The Great Fire postmortem, part 1/2

This weekend was the third instalment of the Alakajam! game jam. I was really happy about the shortlist of potential themes, so I knew this was going to be a fun one. The winning theme, “Always growing”, was my second choice.

In this article, I’ll describe beat by beat how my entry, The Great Fire, came to be. It will get a bit technical in places; Godot users might be interested in reading along in the source code. I might even throw in some tips for beginning game jammers.

But first, let’s take a look at the end result:

Animated GIF of The Great Fire

You can play the game in your browser here.

Friday night: brainstorming and planning

The jam started on Friday at 21:00 in my time zone, so there wasn’t a lot of time before bed (I like to get a good night’s sleep). I just did some brainstorming, which resulted in this mind map:

Mind map

As you can probably tell, I was still leaning towards a plant-based theme at that point. This all changed while I was mulling things over in bed, and I went to sleep with a fairly well defined picture in my head of how I wanted the game to be.

I’m definitely a “planner” in this respect. I may not write up my plans in great detail, but I need to have a clear objective in mind and a reasonably clear path of how to get there. And the great thing about working solo is that I don’t have to waste time communicating this vision with anyone else, or – eek – reaching some kind of agreement about what we’re going to do.

INFORMATION SUPPLIED
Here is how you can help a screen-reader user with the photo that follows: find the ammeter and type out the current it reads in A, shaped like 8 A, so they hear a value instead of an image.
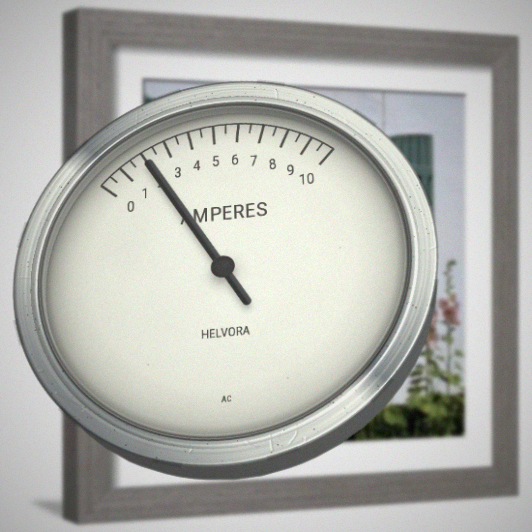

TASK INSTRUCTIONS
1. Reproduce everything in The Great Fire postmortem from "Friday night: brainstorming" down to "going to do.".
2. Answer these from The Great Fire postmortem:
(a) Which theme won the jam?
(b) At what time on Friday did the jam start in the writer's time zone?
(c) Users of which engine might be interested in reading along in the source code?
3. Write the next part of The Great Fire postmortem, starting right after its final sentence.

OUTPUTS FOR THE TASKS
1.
Friday night: brainstorming and planning

The jam started on Friday at 21:00 in my time zone, so there wasn’t a lot of time before bed (I like to get a good night’s sleep). I just did some brainstorming, which resulted in this mind map:

Mind map

As you can probably tell, I was still leaning towards a plant-based theme at that point. This all changed while I was mulling things over in bed, and I went to sleep with a fairly well defined picture in my head of how I wanted the game to be.

I’m definitely a “planner” in this respect. I may not write up my plans in great detail, but I need to have a clear objective in mind and a reasonably clear path of how to get there. And the great thing about working solo is that I don’t have to waste time communicating this vision with anyone else, or – eek – reaching some kind of agreement about what we’re going to do.

2.
(a) "Always growing"
(b) 21:00
(c) Godot

3.
So in this case, the control scheme (drag to create and change a route), graphics style (pixel art), AI (peep behaviour) was all thought out in advance. Even the resolution was decided on: 480×270 (a 16:9 ratio, useful for a possible mobile port later) with 16×16 pixel tiles, for a grid of 30×15 tiles plus a 30-pixel top bar. That would give me enough room for sufficiently large cities, without having to build controls for scrolling the map.

Having outlined the plan in my mind, I kicked off Saturday morning by writing down a to-do list. Very little was added to that list during the jam, and all must-have items were crossed off, which shows that I got the planning part very much right this time!

Saturday morning: artwork

I had already decided to use the Godot engine again, so I set up an empty project and created a Git repository for it. Always use version control, folks!

You’re going to need final graphics at some point during the weekend, so there’s no point wasting time on creating placeholder art. Just create stuff that’s good enough to be final, and if you have time left over (* sarcastic laugh *) you can always polish it more. The to-do list already contained a list of sprites I was going to need, so I could just sit down with Gimp and draw them:

Initial set of sprites

A few things of note:

  • The transparent blue arrow evolved into the smaller, visually less cluttered chevrons that you see in the final game.
  • The fire sprites have 5 stages, each consisting of two animation frames. These frames are just mirror images of each other. I could have mirrored them in-engine, but by doing it in Gimp, the path to a fancier animation remained simple.
  • The brown arrow was meant to indicate a wind direction. I failed to write “wind” on the to-do list though, and almost forgot about it altogether, so this remained unimplemented.

I had some more ideas on the “nice to have” list that might require additional sprites, but this set was enough to get me started with coding.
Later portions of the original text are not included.